When someone is smacked down for expressing an unpopular opinion it does not change their opinion, it simply tells them they shouldn't talk about it. Yes, I know there's an election involved here - and it's fine for us to reject a candidate for the positions they take, appropriate, even. And yes, people should express counter arguments and contrary opinions freely and with vigor.

At the same time, we have to be careful to do so with grace and humility. The purpose of challenging someone's opinion or idea should be to create dialogue, not shut it down. I know, most people don't change. That's very true. Unpopular opinions usually die out because the people who hold them die out.
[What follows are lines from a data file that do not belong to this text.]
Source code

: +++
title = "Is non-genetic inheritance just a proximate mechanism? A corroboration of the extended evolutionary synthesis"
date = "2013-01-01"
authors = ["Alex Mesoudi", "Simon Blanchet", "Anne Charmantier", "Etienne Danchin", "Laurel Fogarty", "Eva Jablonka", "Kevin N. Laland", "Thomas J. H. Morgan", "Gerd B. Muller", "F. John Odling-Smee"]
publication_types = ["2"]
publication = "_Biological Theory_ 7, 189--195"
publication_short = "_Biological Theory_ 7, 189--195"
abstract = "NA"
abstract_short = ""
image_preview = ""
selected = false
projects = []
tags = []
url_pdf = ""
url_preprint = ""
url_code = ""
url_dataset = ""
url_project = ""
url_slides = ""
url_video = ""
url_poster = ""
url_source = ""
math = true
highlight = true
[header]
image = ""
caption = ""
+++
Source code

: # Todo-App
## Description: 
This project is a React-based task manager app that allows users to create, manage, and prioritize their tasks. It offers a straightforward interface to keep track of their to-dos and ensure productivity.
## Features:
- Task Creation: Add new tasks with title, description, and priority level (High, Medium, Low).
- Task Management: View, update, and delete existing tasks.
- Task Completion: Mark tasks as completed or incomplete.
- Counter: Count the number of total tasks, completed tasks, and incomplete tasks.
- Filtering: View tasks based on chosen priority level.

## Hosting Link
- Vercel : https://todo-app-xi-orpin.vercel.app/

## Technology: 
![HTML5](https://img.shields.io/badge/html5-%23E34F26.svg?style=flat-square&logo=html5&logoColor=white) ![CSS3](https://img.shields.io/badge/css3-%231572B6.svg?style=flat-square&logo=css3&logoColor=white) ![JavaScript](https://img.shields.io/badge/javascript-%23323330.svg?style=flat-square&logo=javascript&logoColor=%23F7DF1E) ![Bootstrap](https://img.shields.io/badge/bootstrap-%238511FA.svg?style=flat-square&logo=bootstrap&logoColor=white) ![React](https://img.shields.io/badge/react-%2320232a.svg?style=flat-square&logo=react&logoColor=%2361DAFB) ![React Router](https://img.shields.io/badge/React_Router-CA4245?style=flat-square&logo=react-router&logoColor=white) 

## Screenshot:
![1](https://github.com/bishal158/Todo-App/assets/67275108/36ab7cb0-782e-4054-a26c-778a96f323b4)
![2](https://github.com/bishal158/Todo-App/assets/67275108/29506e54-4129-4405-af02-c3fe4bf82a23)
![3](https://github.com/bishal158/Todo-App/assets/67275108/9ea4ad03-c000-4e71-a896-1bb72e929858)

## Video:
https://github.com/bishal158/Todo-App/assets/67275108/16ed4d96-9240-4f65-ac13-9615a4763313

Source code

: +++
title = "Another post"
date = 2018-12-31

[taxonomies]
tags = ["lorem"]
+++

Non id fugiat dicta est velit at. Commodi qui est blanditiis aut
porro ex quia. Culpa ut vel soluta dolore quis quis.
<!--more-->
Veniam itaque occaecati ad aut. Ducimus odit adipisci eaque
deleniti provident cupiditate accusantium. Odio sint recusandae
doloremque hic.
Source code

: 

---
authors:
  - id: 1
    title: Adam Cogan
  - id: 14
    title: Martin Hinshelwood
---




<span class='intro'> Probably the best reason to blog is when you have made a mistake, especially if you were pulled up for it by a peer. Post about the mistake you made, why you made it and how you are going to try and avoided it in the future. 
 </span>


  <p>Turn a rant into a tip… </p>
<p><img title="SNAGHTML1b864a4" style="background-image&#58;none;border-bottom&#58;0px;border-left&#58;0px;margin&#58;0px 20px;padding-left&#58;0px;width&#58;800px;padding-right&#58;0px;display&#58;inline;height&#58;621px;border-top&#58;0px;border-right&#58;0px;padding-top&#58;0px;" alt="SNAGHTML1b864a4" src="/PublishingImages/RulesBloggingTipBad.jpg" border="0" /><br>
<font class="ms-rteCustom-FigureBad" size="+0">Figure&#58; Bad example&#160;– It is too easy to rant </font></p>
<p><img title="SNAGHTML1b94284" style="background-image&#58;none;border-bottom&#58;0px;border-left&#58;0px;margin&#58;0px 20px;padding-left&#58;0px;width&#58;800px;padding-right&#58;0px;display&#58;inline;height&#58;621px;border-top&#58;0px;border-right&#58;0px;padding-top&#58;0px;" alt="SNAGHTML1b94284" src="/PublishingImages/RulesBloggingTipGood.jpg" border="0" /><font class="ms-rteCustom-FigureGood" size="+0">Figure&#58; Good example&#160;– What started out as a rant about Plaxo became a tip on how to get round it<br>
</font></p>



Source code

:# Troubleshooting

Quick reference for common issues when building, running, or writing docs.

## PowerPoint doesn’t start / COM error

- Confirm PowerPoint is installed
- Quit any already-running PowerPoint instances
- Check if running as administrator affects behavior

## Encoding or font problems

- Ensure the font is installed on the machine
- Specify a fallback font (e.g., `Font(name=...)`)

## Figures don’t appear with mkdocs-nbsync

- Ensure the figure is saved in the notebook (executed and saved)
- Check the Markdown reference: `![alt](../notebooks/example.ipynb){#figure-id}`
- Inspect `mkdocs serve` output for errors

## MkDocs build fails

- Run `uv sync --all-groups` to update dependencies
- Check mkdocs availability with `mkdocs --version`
I get it.

That doesn't help the people who are still forming opinions, though. The kid who apes his father's objectification of women doesn't see rebuke as a reason to doubt his father, he sees it as evidence people don't want to hear the truth. It's an issue of authority. "My pastor said it," or "My political party said it," or "I read it in this book by an author I really like." We form our opinions in all sorts of ways, but it all comes down to those influences to which we ascribe authority in our lives.

Yes, Trump's kind of language may be popular in the locker room or the board room or the country club, but we must willing to have enough conversation to ask deeper questions. Why is this the language of those circles? Why are the customs and expressions of these people important to you? What might cause someone to be offended by that opinion? This is the kind of conversation that actually moves people to change.

If we don't, we're just ourselves engaging in this "means to and end" business. If my end is proving myself right and him wrong, then, yes, let's just shout down Trump, thrown him on the trash heap and be done. In that, though, we're objectifying him as the enemy. He's just an opponent to be consumed and discarded. We're defeating ourselves. There's no care or concern for my opponent as a human being.

Yeah, you might say, "that guy just isn't worth it," and I'd respond, "what influences have lead you to that opinion," and maybe, just maybe, we might have an enlightening, productive, and world-changing conversation.